Spring Field, 2014, 26” x 27”, wool with cotton & metallic
Uneasy Sunset, 2014, wool, metallic, 27″ x 29″

Midsummer; 2014, wool with cotton and metallic,  26” x 35”

Pumping A.  2015, 26” x 35”, wool, metallic, cotton, nylon

Battery Tanks, Wadesville. 2014,  24” x 28” wool, cotton, nylon, metallic

All work is handwoven by Laura Foster Nicholson, and copyright Laura Foster Nicholson 2014-15.  Please do not re-use without permission.

The Freedom of Weaving Samples


 I rarely take the time out of my regular studio work to weave samples.  Every once in a while I get a commission for a specialty fabric and it is a pleasure to follow the road of the client’s ideas to find a lovely woven idea.
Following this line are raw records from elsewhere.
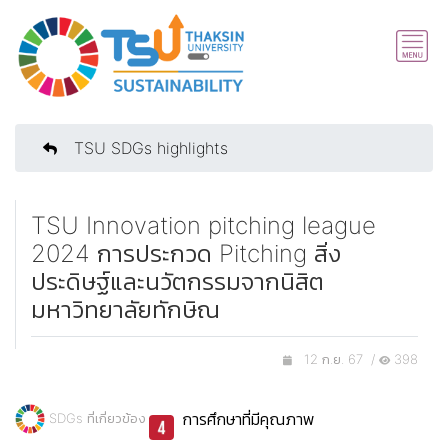
TSU SDGs highlights
TSU Innovation pitching league
2024 การประกวด Pitching สิ่ง
ประดิษฐ์และนวัตกรรมจากนิสิต
มหาวิทยาลัยทักษิณ
12 ก.ย. 67 /
398
การศึกษาที่มีคุณภาพ
SDGs ที่เกี่ยวข้อง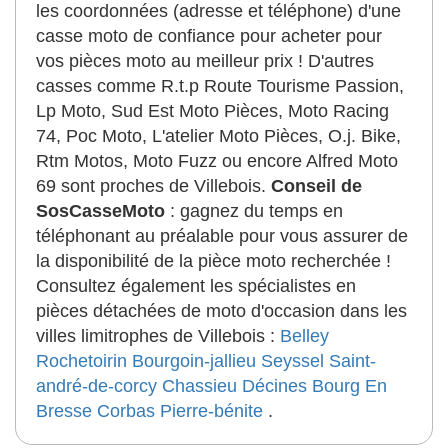
les coordonnées (adresse et téléphone) d'une
casse moto de confiance pour acheter pour
vos pièces moto au meilleur prix ! D'autres
casses comme R.t.p Route Tourisme Passion,
Lp Moto, Sud Est Moto Pièces, Moto Racing
74, Poc Moto, L'atelier Moto Pièces, O.j. Bike,
Rtm Motos, Moto Fuzz ou encore Alfred Moto
69 sont proches de Villebois.
Conseil de
SosCasseMoto
: gagnez du temps en
téléphonant au préalable pour vous assurer de
la disponibilité de la pièce moto recherchée !
Consultez également les spécialistes en
pièces détachées de moto d'occasion dans les
villes limitrophes de Villebois :
Belley
Rochetoirin
Bourgoin-jallieu
Seyssel
Saint-
andré-de-corcy
Chassieu
Décines
Bourg En
Bresse
Corbas
Pierre-bénite
.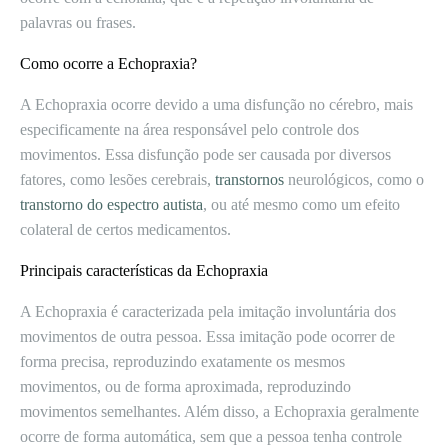
palavras ou frases.
Como ocorre a Echopraxia?
A Echopraxia ocorre devido a uma disfunção no cérebro, mais
especificamente na área responsável pelo controle dos
movimentos. Essa disfunção pode ser causada por diversos
fatores, como lesões cerebrais,
transtornos
neurológicos, como o
transtorno do espectro autista
, ou até mesmo como um efeito
colateral de certos medicamentos.
Principais características da Echopraxia
A Echopraxia é caracterizada pela imitação involuntária dos
movimentos de outra pessoa. Essa imitação pode ocorrer de
forma precisa, reproduzindo exatamente os mesmos
movimentos, ou de forma aproximada, reproduzindo
movimentos semelhantes. Além disso, a Echopraxia geralmente
ocorre de forma automática, sem que a pessoa tenha controle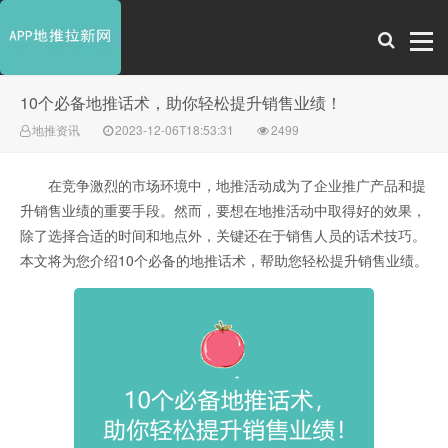
10个必备地推话术，助你轻松提升销售业绩！
地推资讯
2023-12-06T18:53:31
2499
在竞争激烈的市场环境中，地推活动成为了企业推广产品和提
升销售业绩的重要手段。然而，要想在地推活动中取得好的效果，
除了选择合适的时间和地点外，关键还在于销售人员的话术技巧。
本文将为您介绍10个必备的地推话术，帮助您轻松提升销售业绩。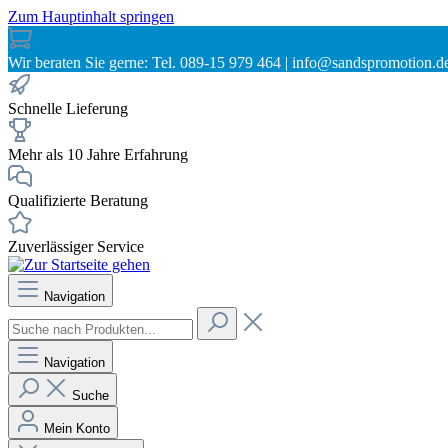
Zum Hauptinhalt springen
Wir beraten Sie gerne: Tel. 089-15 979 464 | info@sandspromotion.d
Schnelle Lieferung
Mehr als 10 Jahre Erfahrung
Qualifizierte Beratung
Zuverlässiger Service
Navigation
Navigation
Suche
Mein Konto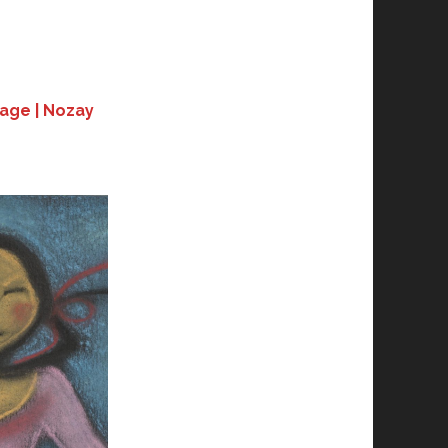
rage
| Nozay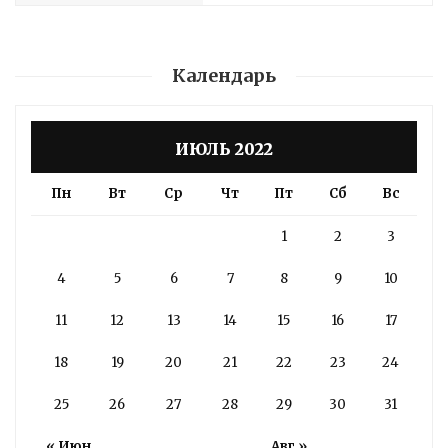
Календарь
ИЮЛЬ 2022
Пн
Вт
Ср
Чт
Пт
Сб
Вс
1
2
3
4
5
6
7
8
9
10
11
12
13
14
15
16
17
18
19
20
21
22
23
24
25
26
27
28
29
30
31
« Июн
Авг »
The last two weeks, however, I decided to weave a series of samples on spec, for products that would eventually be handwoven by someone else.  Flying without any clear plan, I have put multiple warps on the loom (trying to keep up with the legend that Jack Lenor Larsen wove off a warp a day when he was at Cranbrook).
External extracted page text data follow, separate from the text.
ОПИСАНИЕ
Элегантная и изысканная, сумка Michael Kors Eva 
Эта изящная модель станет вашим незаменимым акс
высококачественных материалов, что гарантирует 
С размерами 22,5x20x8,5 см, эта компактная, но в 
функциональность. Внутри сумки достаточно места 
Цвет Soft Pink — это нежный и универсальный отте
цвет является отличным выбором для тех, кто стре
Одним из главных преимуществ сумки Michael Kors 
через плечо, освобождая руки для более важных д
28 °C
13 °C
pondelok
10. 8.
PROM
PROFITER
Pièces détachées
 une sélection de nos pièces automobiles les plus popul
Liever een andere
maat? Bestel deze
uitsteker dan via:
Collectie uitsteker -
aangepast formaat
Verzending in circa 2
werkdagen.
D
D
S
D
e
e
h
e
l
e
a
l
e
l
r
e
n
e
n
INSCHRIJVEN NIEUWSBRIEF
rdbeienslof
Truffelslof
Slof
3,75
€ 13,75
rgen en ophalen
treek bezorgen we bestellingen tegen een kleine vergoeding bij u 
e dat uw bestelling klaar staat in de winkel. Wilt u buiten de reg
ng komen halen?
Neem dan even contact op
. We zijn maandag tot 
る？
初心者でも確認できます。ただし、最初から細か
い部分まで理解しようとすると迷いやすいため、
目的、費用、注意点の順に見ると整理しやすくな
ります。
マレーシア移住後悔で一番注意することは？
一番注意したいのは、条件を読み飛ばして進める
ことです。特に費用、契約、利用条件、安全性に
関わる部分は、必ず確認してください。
I remembered early weaving classes where I resisted understanding weave drafts, and had loads of fun with the simplest renditions of summer & winter or honeycomb with unusual materials and colors.  So I went back to my worn old copy of Marguerite Davison’s A Handweaver’s Pattern Book to begin, and spent a couple of days playing with simple twills and honeycombs, using linens and wools and odd knitting yarns.

Trouble is with shuttle weaving, I get bored easily, so samples are great for me, with their short lengths and narrow widths.  Just about the time I think I will scream with boredom, well it is time to start the next one.  I never have a set plan, because the fun is in the ideas that stream out as I go along.  What about this color combo?  How about varying the treadling this way?  How will this look in metallic?

Friday I began a new warp with flat weave rug samples.  I spent an inc and a half doing weft faced tapestry and quit from boredom; went back to shuttling stripes in colors which fascinated me.  I hope to finish those tomorrow — pulled out Peter Collingwood’s The Techniques of Rug Weaving for some pattern based weaves to try.

My guess is that at the end of the rug samples, I will be very happy to return to my half-finished tapestry.